For calls between 2pm and 3pm on week days assume that, on average, 1 telephone number out of 15 is busy.
What is the probability, if 6 randomly selected telephone numbers called, that:
1.) No more than 3 are busy.
2.) At least 3 of them will be busy.
Please, help me to solve this example.
Let $X$ be the number of busy calls. The calls will have a binomial distribution.

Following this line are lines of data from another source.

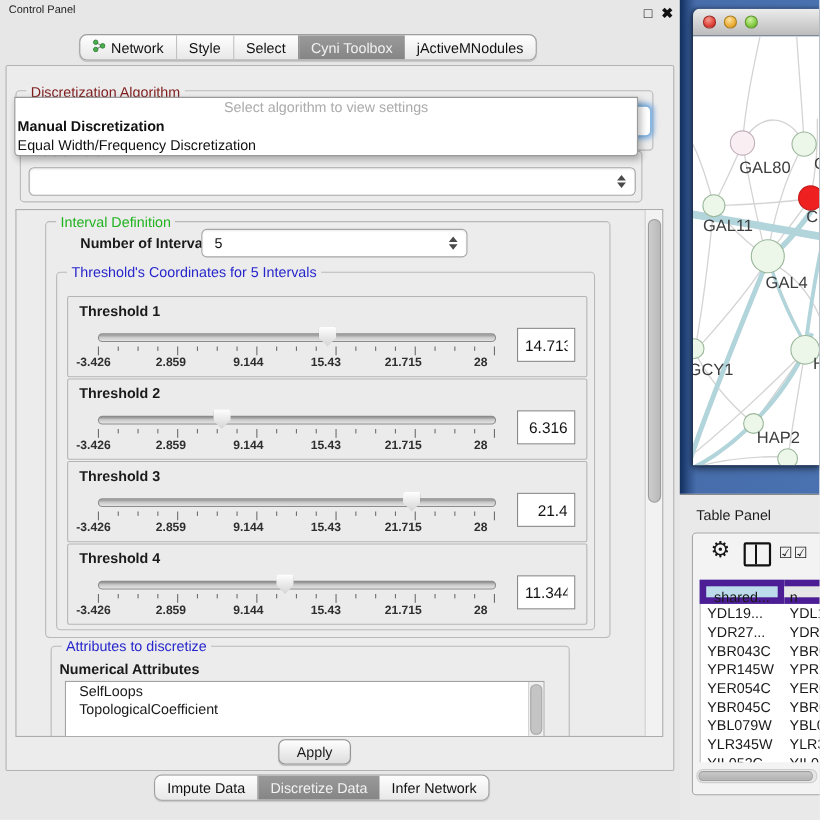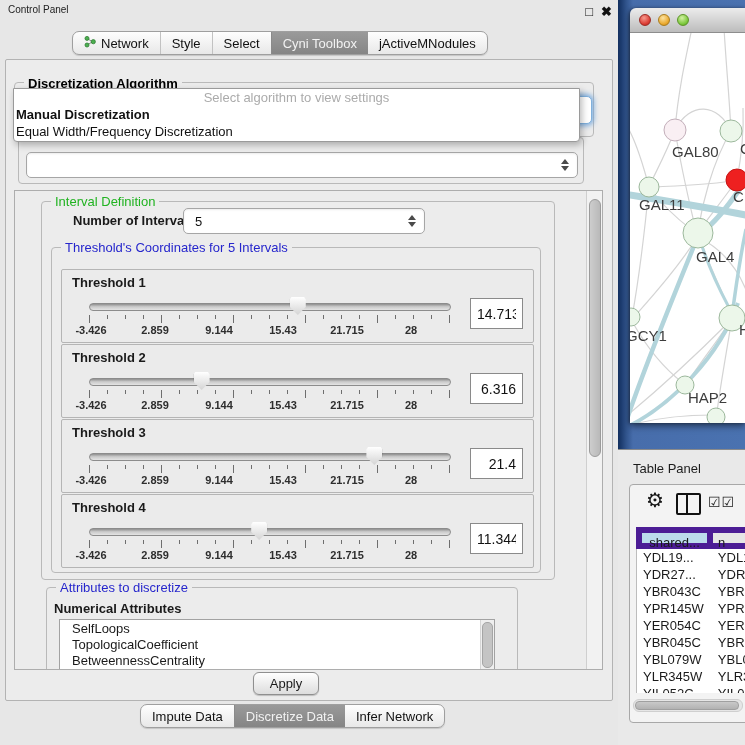--- a/index.html
+++ b/index.html
@@ -23,21 +23,21 @@
   .seg .tab.sel{background:linear-gradient(#9a9a9a,#858585);color:#f2f2f2;border-left-color:#8a8a8a}
   .seg .tab.sel + .tab{border-left:none}
   .net-ico{margin-right:5px}
 
   
   .mainpanel{left:5px;top:59px;width:606px;height:640px;background:#ececec;
              border:1px solid #b3b3b3;border-radius:2px}
 
   .group{position:absolute;border:1px solid #b9b9b9;border-radius:4px}
   .gtitle{position:absolute;top:-8px;left:9px;background:#ececec;padding:0 4px;font-size:13px;white-space:nowrap}
-  .gtitle.dark{font-weight:bold;color:#000000}
+  .gtitle.dark{font-weight:normal;color:#7f1d1d}
   .gtitle.green{color:#21b321}
   .gtitle.blue{color:#2626cc}
 
   .combo{position:absolute;background:#fff;border:1px solid #a6a6a6;border-radius:5px;
          box-shadow:inset 0 1px 2px rgba(0,0,0,.08)}
   .combo .val{position:absolute;left:11px;top:50%;transform:translateY(-50%);font-size:13px;color:#111;white-space:nowrap}
   .stepper{position:absolute;right:8px;top:50%;transform:translateY(-50%);display:flex;flex-direction:column;gap:2px}
   .stepper i{width:0;height:0;border-left:4px solid transparent;border-right:4px solid transparent}
   .stepper .up{border-bottom:5px solid #4a4a4a}
   .stepper .dn{border-top:5px solid #4a4a4a}
@@ -62,21 +62,21 @@
   .tlabel{position:absolute;left:10px;top:5px;font-weight:bold;font-size:13px}
   .track{position:absolute;left:27px;top:33px;width:360px;height:6px;border:1px solid #8c8c8c;border-radius:4px;
          background:linear-gradient(#8f8f8f,#cacaca 45%,#e4e4e4)}
   .thumb{position:absolute;top:-7px;width:16px;height:18px;
          background:linear-gradient(#ffffff,#d4d4d4);
          clip-path:polygon(10% 0,90% 0,100% 14%,100% 55%,50% 100%,0 55%,0 14%);
          filter:drop-shadow(0 1px 1px rgba(0,0,0,.45))}
   .ruler{position:absolute;left:27px;top:45px;width:360px;height:9px}
   .ruler span{position:absolute;top:0;width:1px;height:4px;background:#6e6e6e}
   .ruler span.tall{height:8px}
-  .axl{position:absolute;left:29px;top:54px;width:320px;height:12px}
+  .axl{position:absolute;left:23px;top:54px;width:352px;height:12px}
   .axl span{position:absolute;transform:translateX(-50%);font-size:11px;font-weight:bold;color:#2e2e2e;white-space:nowrap}
   .axl span:nth-child(1){left:0}
   .axl span:nth-child(2){left:20%}
   .axl span:nth-child(3){left:40%}
   .axl span:nth-child(4){left:60%}
   .axl span:nth-child(5){left:80%}
   .axl span:nth-child(6){left:100%}
   .tvalue{position:absolute;left:408px;top:28px;width:53px;height:31px;background:#fff;
           border:1px solid #8a8a8a;text-align:right;padding:0 6px;box-sizing:border-box;
           font:14px "Liberation Sans",sans-serif;color:#111}
@@ -362,21 +362,20 @@
     <input class="tvalue" value="11.344" style="">
   </div>
 
   <div class="group" style="left:31px;top:396px;width:470px;height:100px">
     <div class="gtitle blue">Attributes to discretize</div>
   </div>
   <div class="abs" style="left:39px;top:410px;font-weight:bold">Numerical Attributes</div>
   <div class="attrlist" style="left:44px;top:428px">
     <div class="item">SelfLoops</div>
     <div class="item">TopologicalCoefficient</div>
-    <div class="item">BetweennessCentrality</div>
     <div class="listsb">
         <div class="vthumb"></div>
       </div>
   </div>
 
   <div class="vsb" style="right:0;top:0;width:15px;height:100%">
     <div class="vthumb" style="top:8px;height:256px"></div>
   </div>
 </div>
 

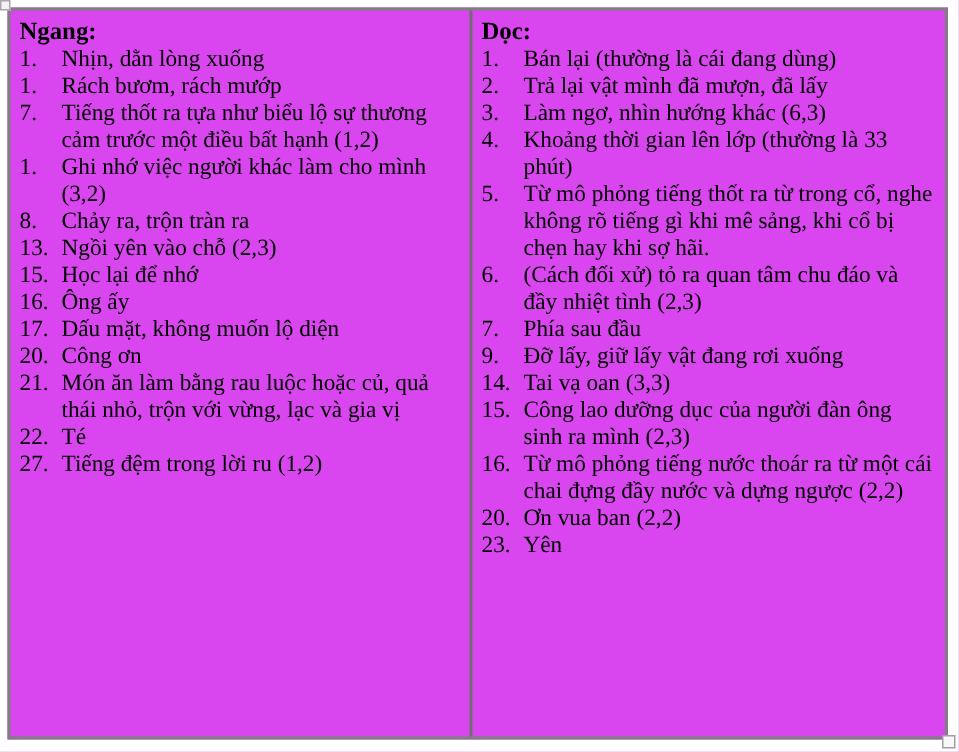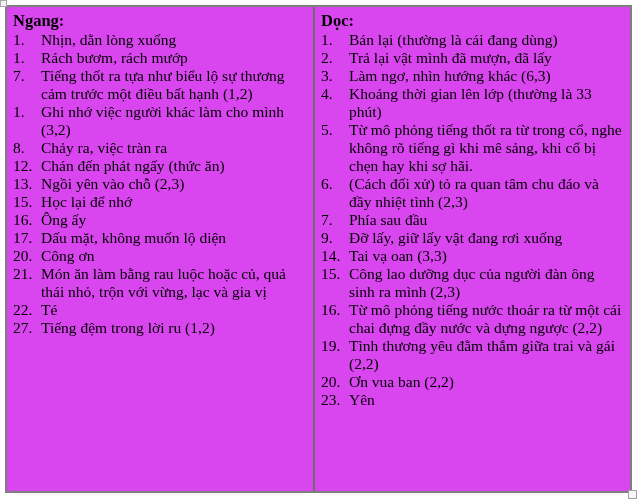--- a/index.html
+++ b/index.html
@@ -102,25 +102,21 @@
           <div class="clue">
             <span class="num">7.</span>
             <span class="txt">Tiếng thốt ra tựa như biểu lộ sự thương cảm trước một điều bất hạnh (1,2)</span>
           </div>
           <div class="clue">
             <span class="num">1.</span>
             <span class="txt">Ghi nhớ việc người khác làm cho mình (3,2)</span>
           </div>
           <div class="clue">
             <span class="num">8.</span>
-            <span class="txt">Chảy ra, việc tràn ra</span>
-          </div>
-          <div class="clue">
-            <span class="num">12.</span>
-            <span class="txt">Chán đến phát ngấy (thức ăn)</span>
+            <span class="txt">Chảy ra, trộn tràn ra</span>
           </div>
           <div class="clue">
             <span class="num">13.</span>
             <span class="txt">Ngồi yên vào chỗ (2,3)</span>
           </div>
           <div class="clue">
             <span class="num">15.</span>
             <span class="txt">Học lại để nhớ</span>
           </div>
           <div class="clue">
@@ -191,24 +187,20 @@
           </div>
           <div class="clue">
             <span class="num">15.</span>
             <span class="txt">Công lao dưỡng dục của người đàn ông sinh ra mình (2,3)</span>
           </div>
           <div class="clue">
             <span class="num">16.</span>
             <span class="txt">Từ mô phỏng tiếng nước thoár ra từ một cái chai đựng đầy nước và dựng ngược (2,2)</span>
           </div>
           <div class="clue">
-            <span class="num">19.</span>
-            <span class="txt">Tình thương yêu đằm thắm giữa trai và gái (2,2)</span>
-          </div>
-          <div class="clue">
             <span class="num">20.</span>
             <span class="txt">Ơn vua ban (2,2)</span>
           </div>
           <div class="clue">
             <span class="num">23.</span>
             <span class="txt">Yên</span>
           </div>
         </div>
     </div>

$$X\sim\mathcal{B}(n, p) \iff \mathbb{P}(X=x)=\binom{n}{x}p^x(1-p)^{n-x}$$
So, given that $n=6$, $p=\frac1{15}$
$$X\sim\mathcal{B}(6, \frac 1{15}) \iff \mathbb{P}(X=x)=\frac{6!}{x!(6-x)!}\cdot\frac{14^{6-x}}{15^6}$$
Use this to find:
(1) $\mathbb{P}(X\leq 3) = \mathbb{P}(X=0)+ \mathbb{P}(X=1)+ \mathbb{P}(X=2)+\mathbb{P}(X=3)$
(2) $\mathbb{P}(X\geq 3) = \mathbb{P}(X=3)+ \mathbb{P}(X=4)+ \mathbb{P}(X=5)+\mathbb{P}(X=6)$
Alternatively, you can use:
(1) $\mathbb{P}(X\leq 3) = 1 - \mathbb{P}(X=4) - \mathbb{P}(X=5) - \mathbb{P}(X=6)$
(2) $\mathbb{P}(X\geq 3) = 1 - \mathbb{P}(X=0)- \mathbb{P}(X=1)- \mathbb{P}(X=2)$